As I see serious interest and passion about headphones, I would like to spread with you some results to make headphones much more accurate sound source as they potentially can be because of small dimensions of them, close „connection” to listener and possibly less their own problems. But, instead of this, it is very tricky to make reliable measurement of headphones. The term „reliable measurement” means that it may be used for correction and such correction will remove any coloration and do not add new ones.
Please find attached my collection of measurements that were used for correction.

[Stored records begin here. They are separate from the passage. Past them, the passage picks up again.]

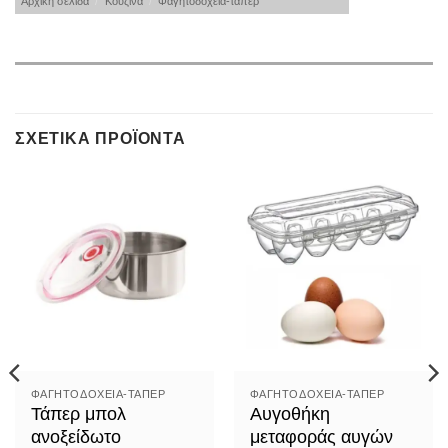
Αρχική σελίδα
/
Κουζίνα
/
Φαγητοδοχεία-τάπερ
ΣΧΕΤΙΚΆ ΠΡΟΪΌΝΤΑ
ΦΑΓΗΤΟΔΟΧΕΊΑ-ΤΆΠΕΡ
ΦΑΓΗΤΟΔΟΧΕΊΑ-ΤΆΠΕΡ
Τάπερ μπολ
Αυγοθήκη
ανοξείδωτο
μεταφοράς αυγών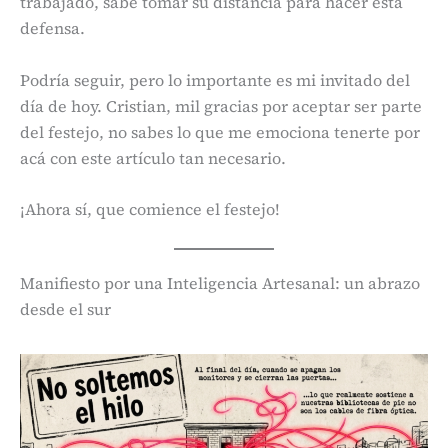
trabajado, sabe tomar su distancia para hacer esta
defensa.
Podría seguir, pero lo importante es mi invitado del
día de hoy. Cristian, mil gracias por aceptar ser parte
del festejo, no sabes lo que me emociona tenerte por
acá con este artículo tan necesario.
¡Ahora sí, que comience el festejo!
Manifiesto por una Inteligencia Artesanal: un abrazo
desde el sur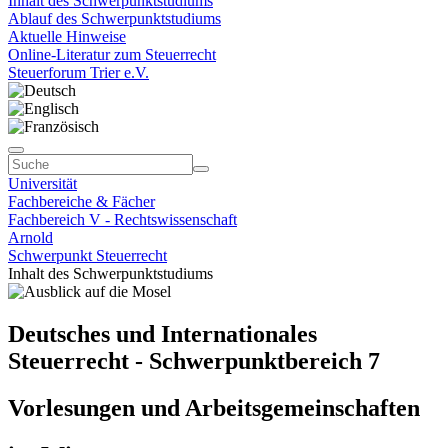
Inhalt des Schwerpunktstudiums
Ablauf des Schwerpunktstudiums
Aktuelle Hinweise
Online-Literatur zum Steuerrecht
Steuerforum Trier e.V.
Universität
Fachbereiche & Fächer
Fachbereich V - Rechtswissenschaft
Arnold
Schwerpunkt Steuerrecht
Inhalt des Schwerpunktstudiums
Deutsches und Internationales
Steuerrecht - Schwerpunktbereich 7
Vorlesungen und Arbeitsgemeinschaften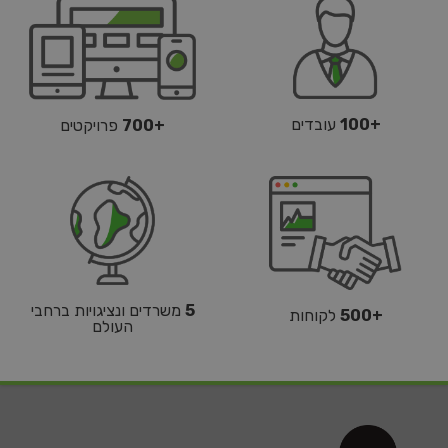
+100
עובדים
+700
פרויקטים
5
משרדים ונציגויות ברחבי
+500
לקוחות
העולם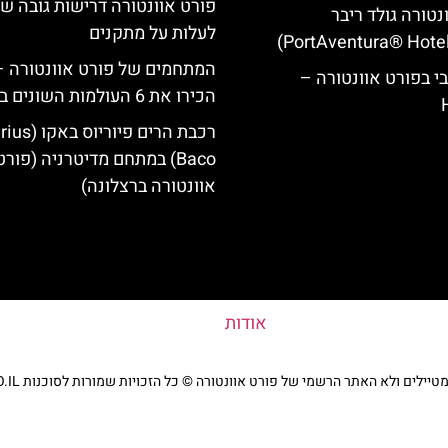
פורט אוונטורה דרישות גובה 
נטורה גולד ריבר
לעלות על מתקנים
המתחמים של פורט אוונטורה –
י בפורט אוונטורה –
הכירו את 6 העולמות השונים בפארק
רכבת הרים פיוריוס ב
Baco) במתחם מדיטרניה (פורט
אוונטורה ברצלונה)
אודות
ים ולא האתר הרשמי של פורט אוונטורה © כל הזכויות שמורות לסוכנות TRAVELERS.CO.IL
מדיניות פרטיות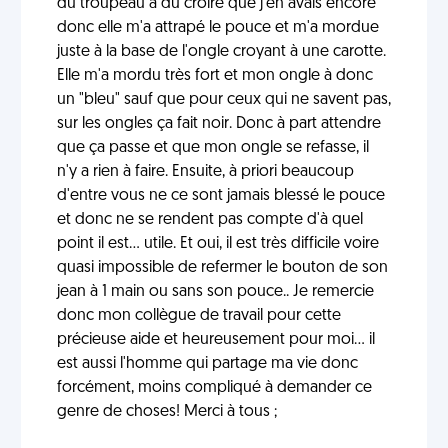
du troupeau à du croire que j'en avais encore
donc elle m'a attrapé le pouce et m'a mordue
juste à la base de l'ongle croyant à une carotte.
Elle m'a mordu très fort et mon ongle à donc
un "bleu" sauf que pour ceux qui ne savent pas,
sur les ongles ça fait noir. Donc à part attendre
que ça passe et que mon ongle se refasse, il
n'y a rien à faire. Ensuite, à priori beaucoup
d'entre vous ne ce sont jamais blessé le pouce
et donc ne se rendent pas compte d'à quel
point il est... utile. Et oui, il est très difficile voire
quasi impossible de refermer le bouton de son
jean à 1 main ou sans son pouce.. Je remercie
donc mon collègue de travail pour cette
précieuse aide et heureusement pour moi... il
est aussi l'homme qui partage ma vie donc
forcément, moins compliqué à demander ce
genre de choses! Merci à tous ;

The measured headphones were:

AKG K701 2 pairs
AKG_K271 2 pairs
AKG_K99
AKG240_55 Ohm
AKG240d_600 Ohm
AKG271 Mk2
Audio-technica_ATH-M50 2 pairs
Beyerdynamic 770
Beyerdynamic 990
Beyerdynamic DT880 pro 2 pairs
KRK_KNS6400
Lambo_MH699v
Pfilips_SHP2000
Philips_SHP2500
Pioneer_SE-M521
Sennheiser HD449
Sennheiser HD518
Sennheiser_HD600 6 pairs
Sennheiser_HD650 4 pairs
Sennheiser_PXC450
Sony_mdr_xd150
Sony_mdr-xd100 2 pairs
TDK_life_on_record
Technics_RP-DH1200

All curves you can see in this dropbox folder:
https://www.dropbox.com/sh/rbtgrgmpfq1dq34/AAAjDPlYInR0mfLmjbLtaCSla?dl=0

Or download them as rar archive (just 4.5Mb):
https://dl.dropboxusercontent.com/u/1893655/HP/HP_all.rar

Some examples.


----------



## Hanatsu (Nov 9, 2010)

I knew beforehand that headphones had these kinds of response errors that sometimes are worse than speakers in a normal living room. Corrections made for headphones would be awesome since you get very predictable results. I have used FIR based correction for my AKG Q701 headphones for quite a while now, not as sophisticated as the APL software can pull off though as I made them "manually". 

The APL unit has so far improved my car audio, home audio system, my computer system drastically so it wouldn't be a surprise to me if most headphones on the market could benefit just as much from these corrections. No need to buy expensive headphones when you correct the response and make about any decent headphone sound like a reference pair


----------



## gijoe (Mar 25, 2008)

Neat, but how can we tell which graph coo responds to which headphones, I don't see labels.


----------